[Chart comprehension data]
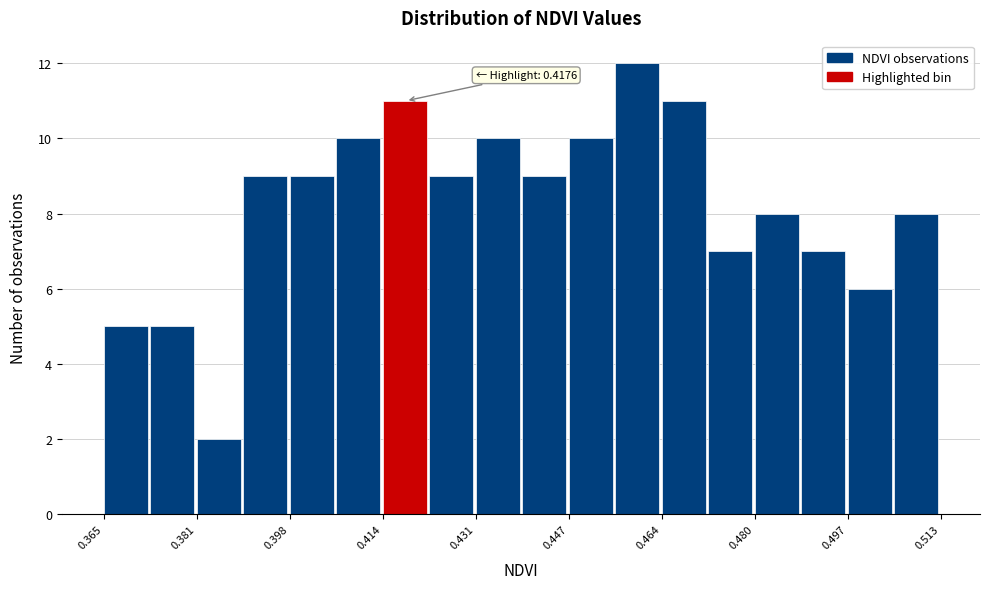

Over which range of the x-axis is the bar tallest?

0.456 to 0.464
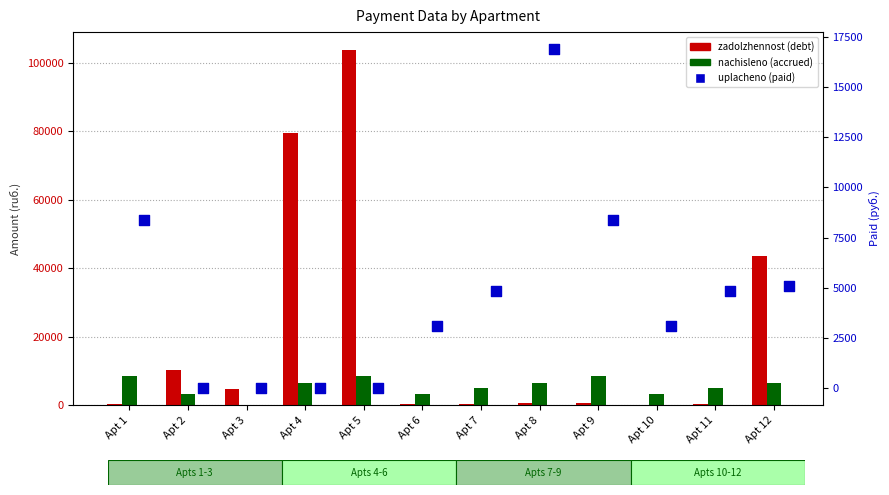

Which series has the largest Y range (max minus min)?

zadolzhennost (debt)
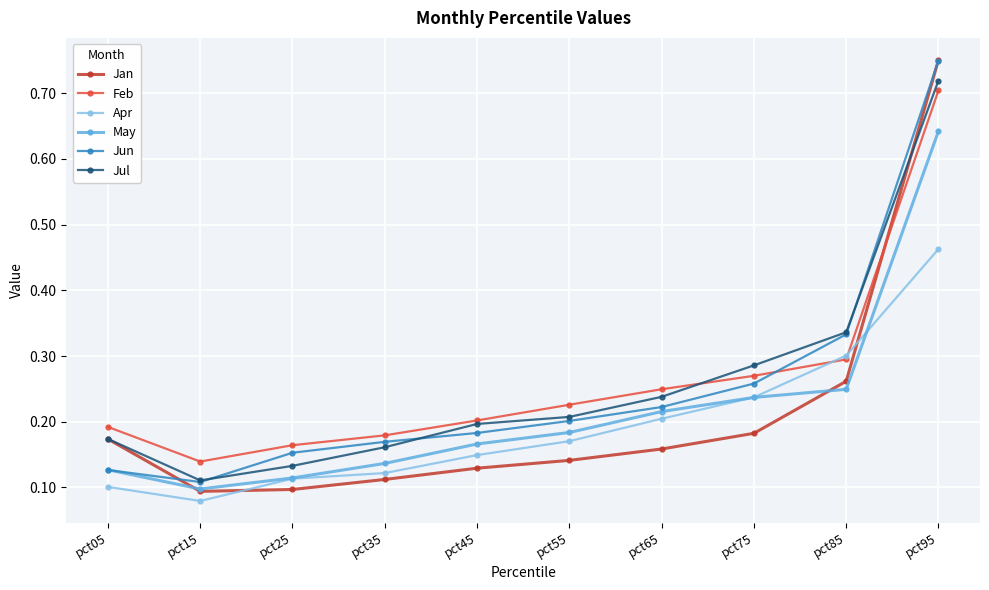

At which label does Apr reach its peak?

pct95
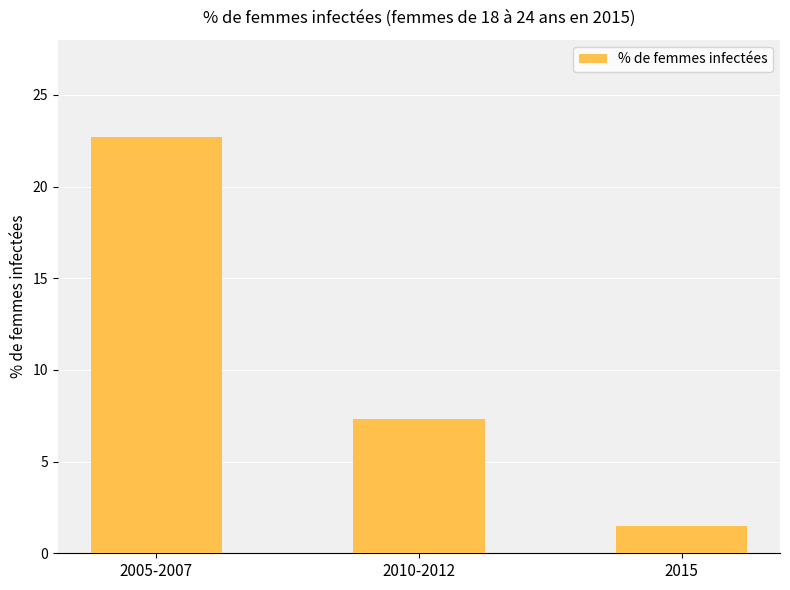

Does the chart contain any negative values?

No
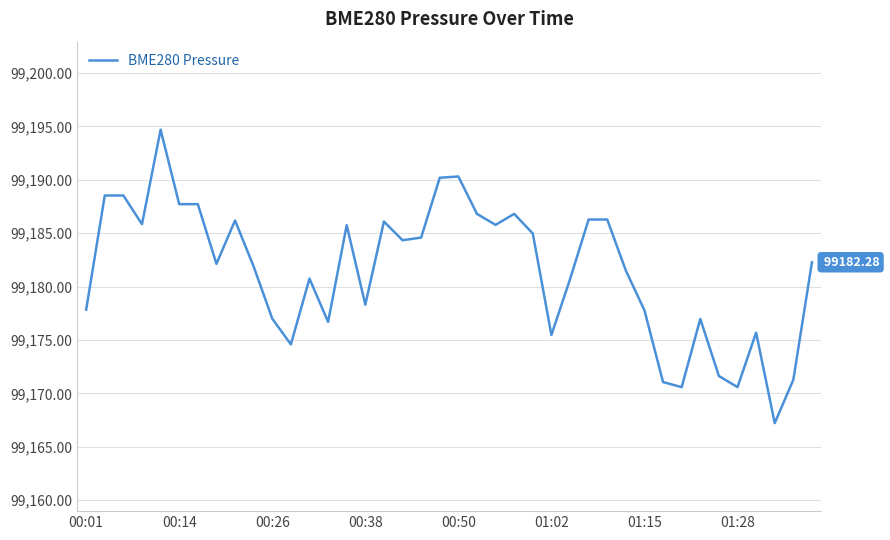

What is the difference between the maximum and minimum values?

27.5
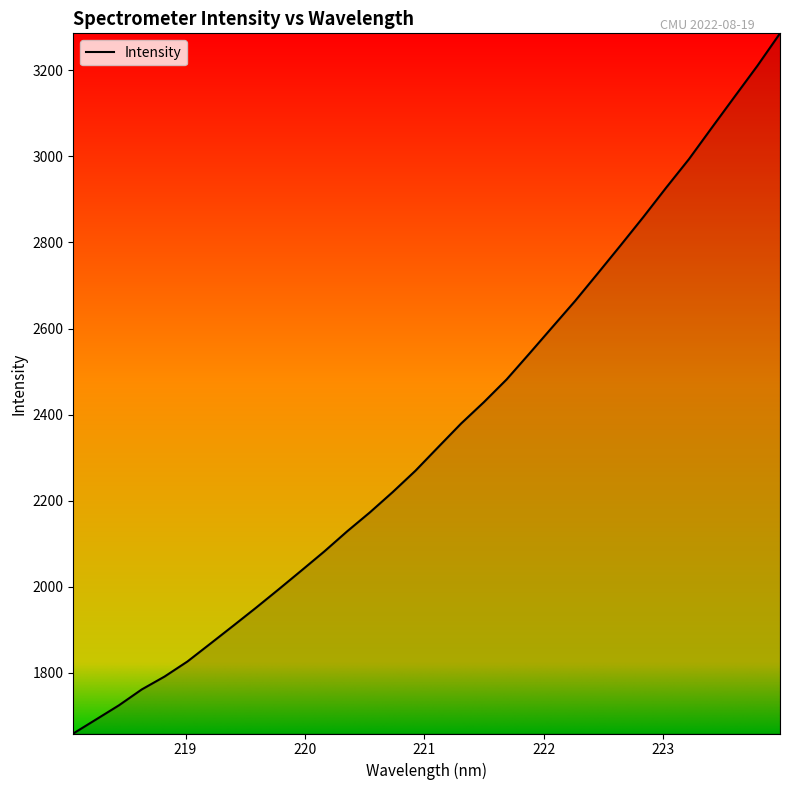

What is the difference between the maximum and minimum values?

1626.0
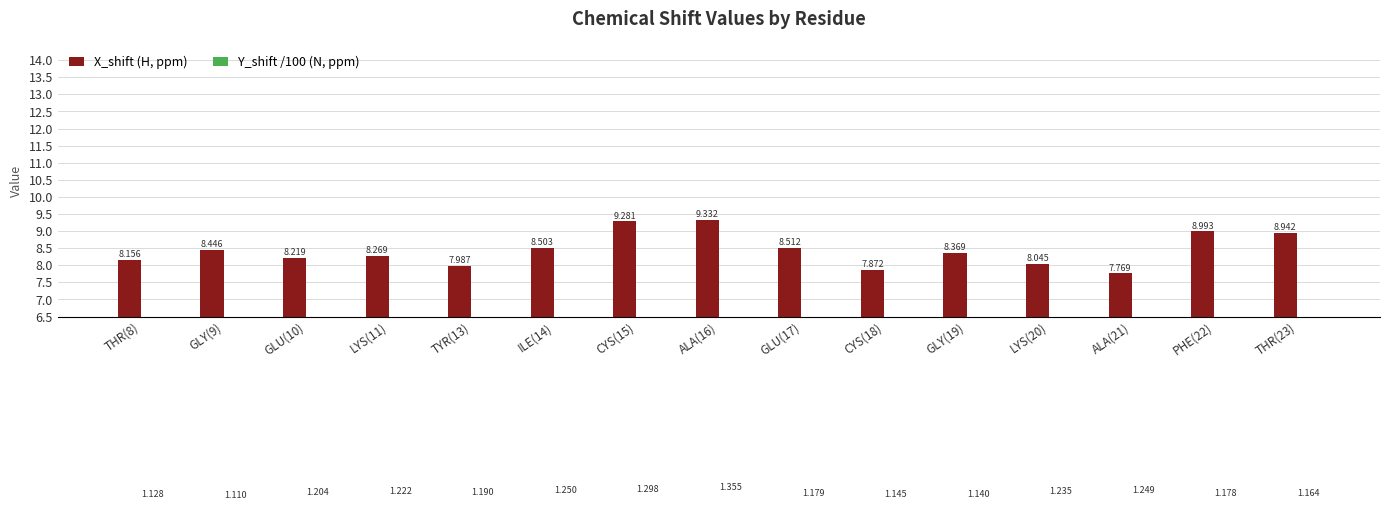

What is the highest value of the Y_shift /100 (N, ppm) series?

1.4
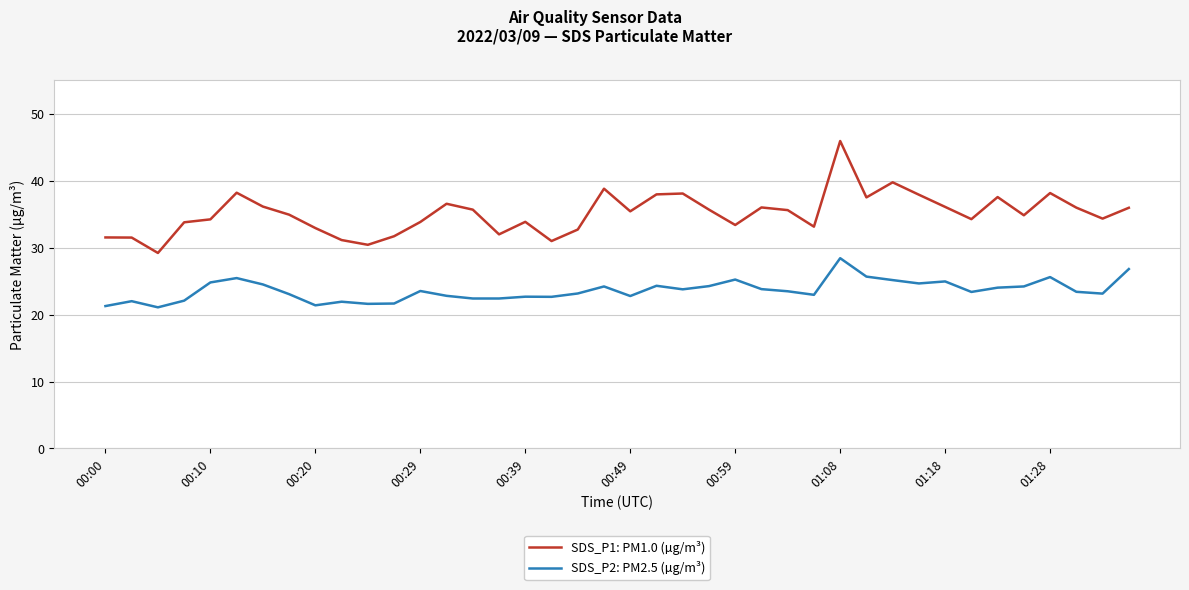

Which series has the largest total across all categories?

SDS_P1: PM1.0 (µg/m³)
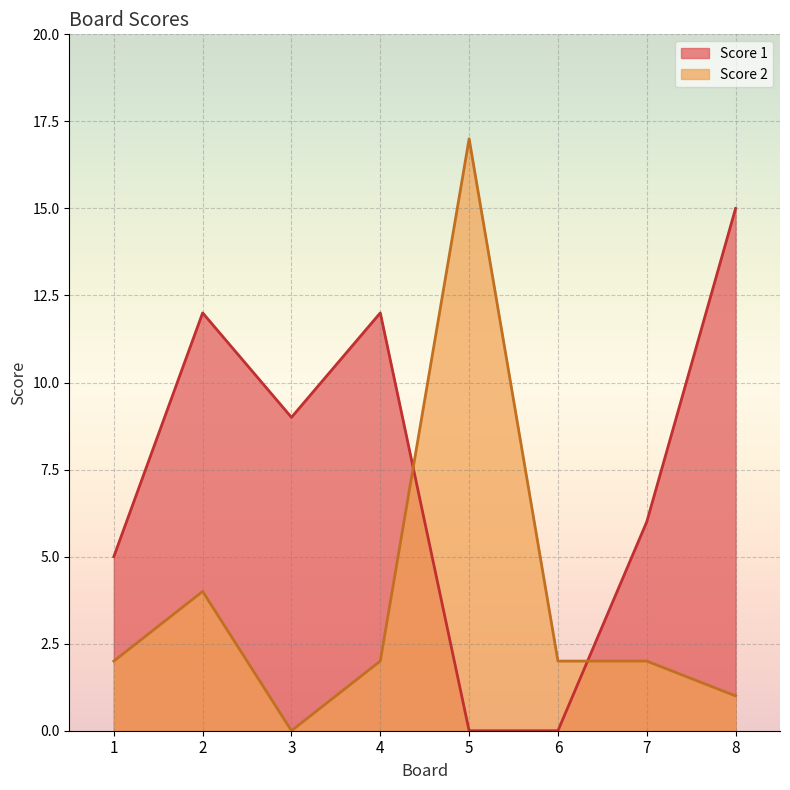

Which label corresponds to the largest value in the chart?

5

§ **Work instruction**
Arrange the lines above as a numbered list, leaving out the blank lines. Do not include the pictures in your answer.

§ **Result**
1. Over which range of the x-axis is the bar tallest?
2. 0.456 to 0.464
3. Which series has the largest Y range (max minus min)?
4. zadolzhennost (debt)
5. At which label does Apr reach its peak?
6. pct95
7. Does the chart contain any negative values?
8. No
9. What is the difference between the maximum and minimum values?
10. 27.5
11. What is the difference between the maximum and minimum values?
12. 1626.0
13. What is the highest value of the Y_shift /100 (N, ppm) series?
14. 1.4
15. Which series has the largest total across all categories?
16. SDS_P1: PM1.0 (µg/m³)
17. Which label corresponds to the largest value in the chart?
18. 5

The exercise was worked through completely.